Lens homeostasis and transparency are dependent on the function and intercellular communication of its epithelia. While the lens epithelium is uniquely equipped with functional repair systems to withstand reactive oxygen species (ROS)-mediated oxidative insult, ROS are not necessarily detrimental to lens cells. Lens aging, and the onset of pathogenesis leading to cataract share an underlying theme; a progressive breakdown of oxidative stress repair systems driving a pro-oxidant shift in the intracellular environment, with cumulative ROS-induced damage to lens cell biomolecules leading to cellular dysfunction and pathology. Here we provide an overview of our current understanding of the sources and essential functions of lens ROS, antioxidative defenses, and changes in the major regulatory systems that serve to maintain the finely tuned balance of oxidative signaling vs. oxidative stress in lens cells. Age-related breakdown of these redox homeostasis systems in the lens leads to the onset of cataractogenesis. We propose eight candidate hallmarks that represent common denominators of aging and cataractogenesis in the mammalian lens: oxidative stress, altered cell signaling, loss of proteostasis, mitochondrial dysfunction, dysregulated ion homeostasis, cell senescence, genomic instability and intrinsic apoptotic cell death.
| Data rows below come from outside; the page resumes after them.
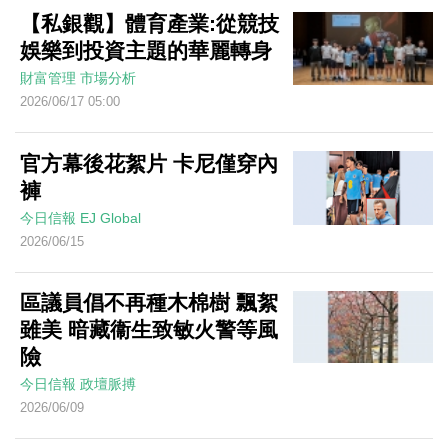
【私銀觀】體育產業:從競技
娛樂到投資主題的華麗轉身
財富管理
市場分析
2026/06/17 05:00
官方幕後花絮片 卡尼僅穿內
褲
今日信報
EJ Global
2026/06/15
區議員倡不再種木棉樹 飄絮
雖美 暗藏衞生致敏火警等風
險
今日信報
政壇脈搏
2026/06/09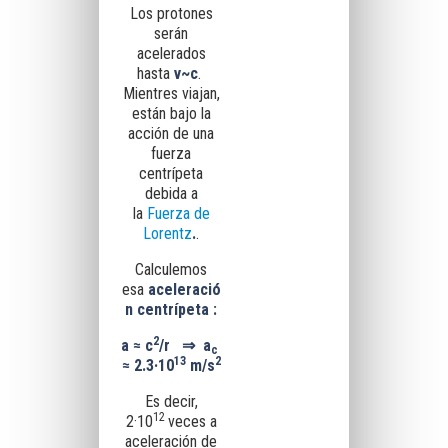
Los protones
serán
acelerados
hasta
v~c
.
Mientres viajan,
están bajo la
acción de una
fuerza
centrípeta
debida
a
la
Fuerza de
Lorentz
.
.
Calculemos
esa
aceleració
n centrípeta
:
2
a
≈
c
/r
⇒
a
c
13
2
≈
2.3·10
m/s
Es decir,
12
2·10
veces a
aceleración de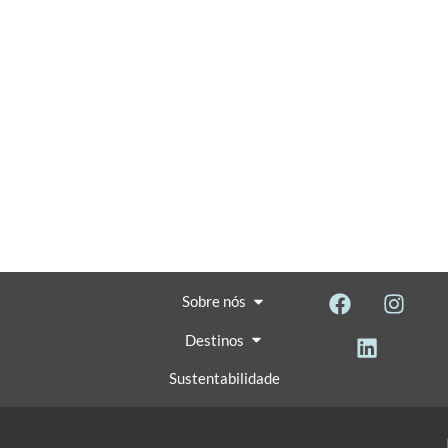
Sobre nós
Destinos
Sustentabilidade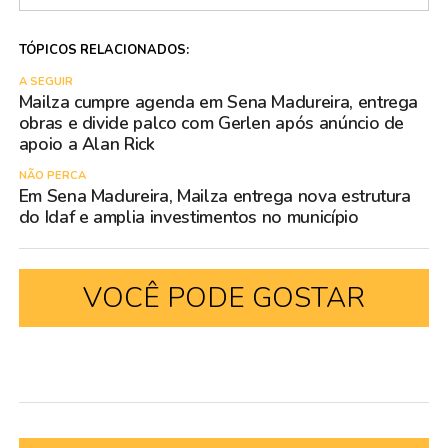
TÓPICOS RELACIONADOS:
A SEGUIR
Mailza cumpre agenda em Sena Madureira, entrega
obras e divide palco com Gerlen após anúncio de
apoio a Alan Rick
NÃO PERCA
Em Sena Madureira, Mailza entrega nova estrutura
do Idaf e amplia investimentos no município
VOCÊ PODE GOSTAR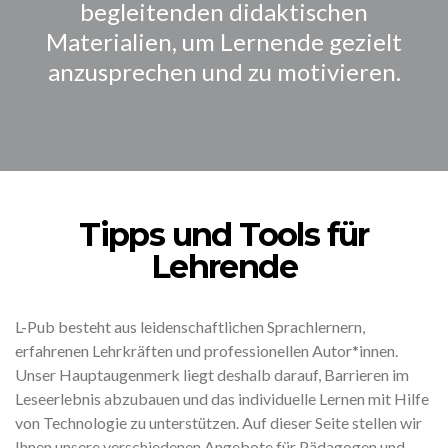
begleitenden didaktischen
Materialien, um Lernende gezielt
anzusprechen und zu motivieren.
Tipps und Tools für
Lehrende
L-Pub besteht aus leidenschaftlichen Sprachlernern,
erfahrenen Lehrkräften und professionellen Autor*innen.
Unser Hauptaugenmerk liegt deshalb darauf, Barrieren im
Leseerlebnis abzubauen und das individuelle Lernen mit Hilfe
von Technologie zu unterstützen. Auf dieser Seite stellen wir
Ihnen unsere verschiedenen Angebote für Pädagogen und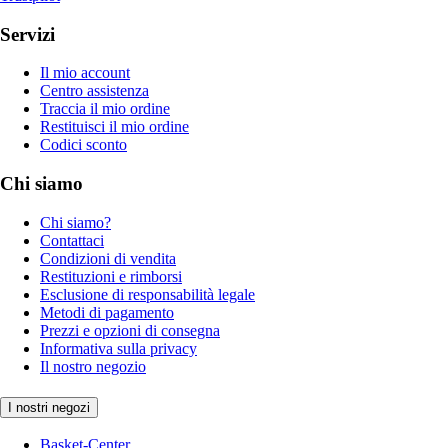
Servizi
Il mio account
Centro assistenza
Traccia il mio ordine
Restituisci il mio ordine
Codici sconto
Chi siamo
Chi siamo?
Contattaci
Condizioni di vendita
Restituzioni e rimborsi
Esclusione di responsabilità legale
Metodi di pagamento
Prezzi e opzioni di consegna
Informativa sulla privacy
Il nostro negozio
I nostri negozi
Basket-Center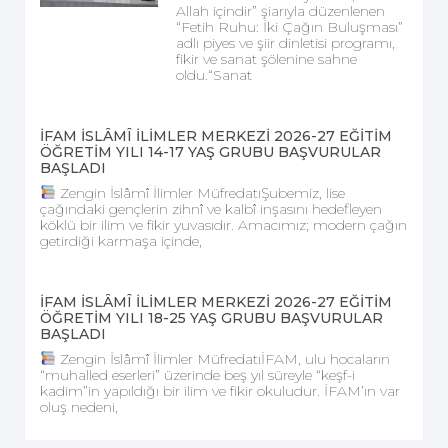
Allah içindir” şiarıyla düzenlenen
“Fetih Ruhu: İki Çağın Buluşması”
adlı piyes ve şiir dinletisi programı,
fikir ve sanat şölenine sahne
oldu.“Sanat
İFAM İSLÂMÎ İLİMLER MERKEZİ 2026-27 EĞİTİM
ÖĞRETİM YILI 14-17 YAŞ GRUBU BAŞVURULAR
BAŞLADI
Zengin İslâmî İlimler MüfredatıŞubemiz, lise
çağındaki gençlerin zihnî ve kalbî inşasını hedefleyen
köklü bir ilim ve fikir yuvasıdır. Amacımız; modern çağın
getirdiği karmaşa içinde,
İFAM İSLÂMÎ İLİMLER MERKEZİ 2026-27 EĞİTİM
ÖĞRETİM YILI 18-25 YAŞ GRUBU BAŞVURULAR
BAŞLADI
Zengin İslâmî İlimler MüfredatıİFAM, ulu hocaların
“muhalled eserleri” üzerinde beş yıl süreyle “keşf-i
kadim”in yapıldığı bir ilim ve fikir okuludur. İFAM’ın var
oluş nedeni,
晶状体稳态和透明度取决于其上皮细胞的功能和细胞间通讯。虽然晶状体上皮独特地配备了功能性修复系统以承受活性氧 (ROS) 介导的氧化损伤，但 ROS 不一定对晶状体细胞有害。晶状体老化和导致白内障的发病机制有一个共同的主题；氧化应激修复系统的逐渐分解，驱动细胞内环境中的促氧化转变，累积 ROS 诱导的晶状体细胞生物分子损伤导致细胞功能障碍和病理。在这里，我们概述了我们目前对晶状体 ROS、抗氧化防御、以及维持晶状体细胞中氧化信号与氧化应激之间微调平衡的主要调节系统的变化。晶状体中这些氧化还原稳态系统的年龄相关性破坏导致白内障发生。我们提出了八个代表哺乳动物晶状体衰老和白内障发生共同特征的候选标志：氧化应激、细胞信号改变、蛋白质稳态丧失、线粒体功能障碍、离子稳态失调、细胞衰老、基因组不稳定性和内在细胞凋亡。